Delagrange is one of three town council members, and the town is also served by an elected clerk-treasurer.
“I spend 15 to 18 hours a week on town business, sometimes a little more, sometimes a little less,” he said. He became council president, he said, when no one else wanted the position.
“It’s been a challenge,” he said. His approach to the job is to be well informed about what the townspeople think and to consult with people who can help him. He appreciates, for example, the advice former town council president Joanne Sauder has given him over the years.
“I started with her as the president,” he said. “I still call her about advice, and I will keep on calling. She is just a very intelligent lady.”
It’s obvious Grabill is cared for and has been cared for by its leaders. Delagrange speaks proudly about the town’s founders who incorporated it back in 1912.
“They really looked into the future,” he said.
He is looking into the future, too. He has three more years to go on this term in office and realizes he said the past two terms were his last ones, “but people got ahold of my wife and said ‘Look. We just don’t want things to change.'”
So Wilmer Delagrange is still looking into the future for Grabill and talking to people about the possibilities.
One idea is particularly interesting right now. It involves the one undeveloped corner of Grabill’s main intersection downtown, the corner of Grabill Road and Main Street.

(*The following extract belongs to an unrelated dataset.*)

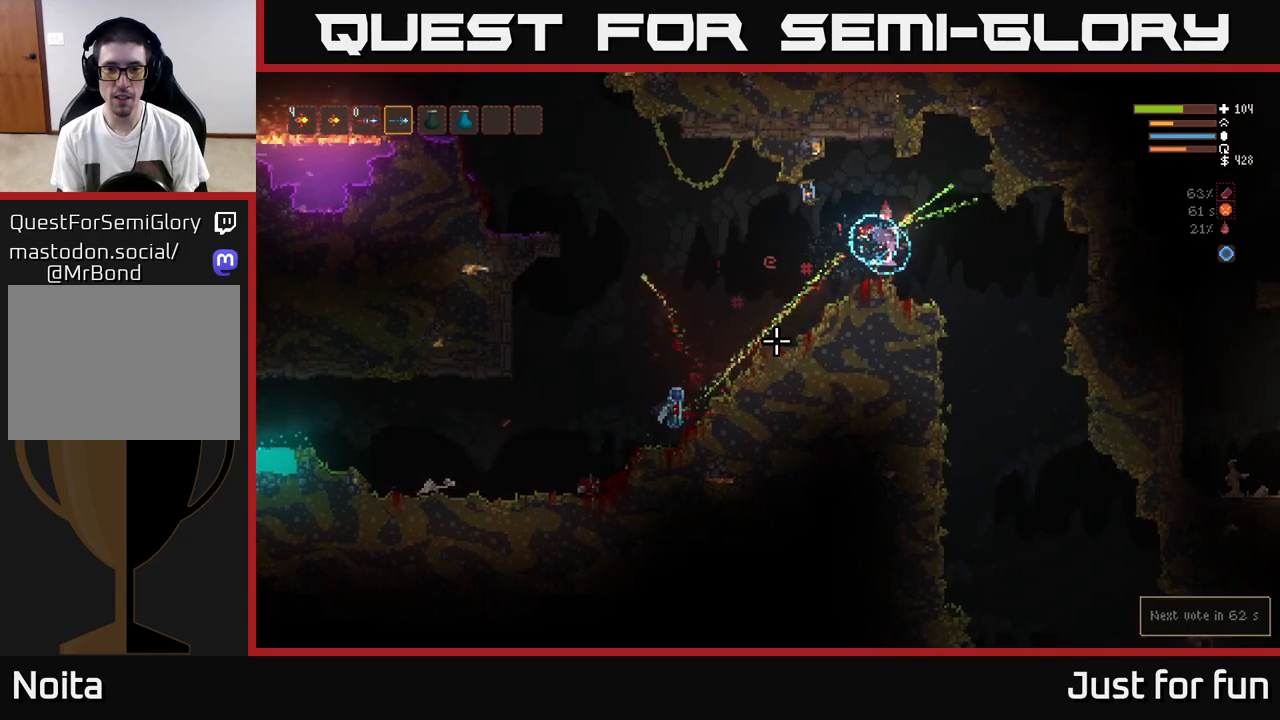
{"buttons": [], "left_stick": "left", "right_stick": "down-left", "events": [[133, "R2", "up"], [167, "left_stick", "center"], [217, "left_stick", "left"], [367, "L2", "down"], [500, "L2", "up"]]}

He’s considering the idea of building a new town hall on that lot, and he wants to get the feeling of the businessmen and the whole town about that idea, “just hash it out with some of the townspeople now,” he said.

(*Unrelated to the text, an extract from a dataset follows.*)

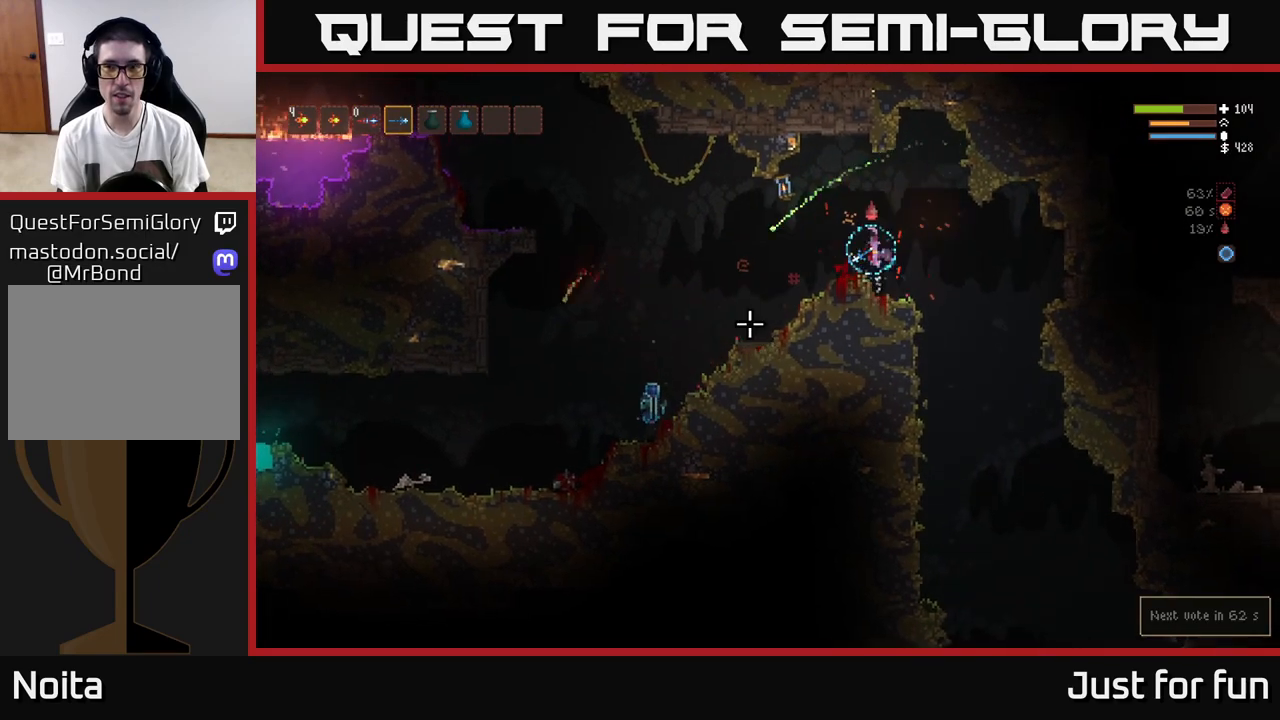
{"buttons": ["R2"], "left_stick": "left", "right_stick": "down-left", "events": [[200, "R2", "down"], [317, "L2", "down"], [400, "L2", "up"]]}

The push behind that idea is the fact that he can ask people to meet him at the current town hall on First Street and they won’t know where it is.
He’s also concerned that when people drive to Grabill to shop, they don’t really see a place that looks like the heart of town.
He wants Grabill to, first, have a town hall people recognize and, second, have a heart of town that has some gravitas, a presence that is clearly, unmistakably Grabill.
Having the Grabill Town Hall at the main intersection would be one way to achieve that.
“So, I don’t know,” he said. But he’ll know more after he talks with people, and maybe in a few years Grabill will have a new town hall and its food bank will get the space it needs in what is now town hall.
Just in case, he knows Grabill has already signed on with Visit Fort Wayne to host a big group of farm convention visitors in 2019, just like the town hosted the Honda Gold Wing conventioneers several years ago. No matter what, Grabill will be ready.
First appeared in the August 2016 issue of Fort Wayne Magazine.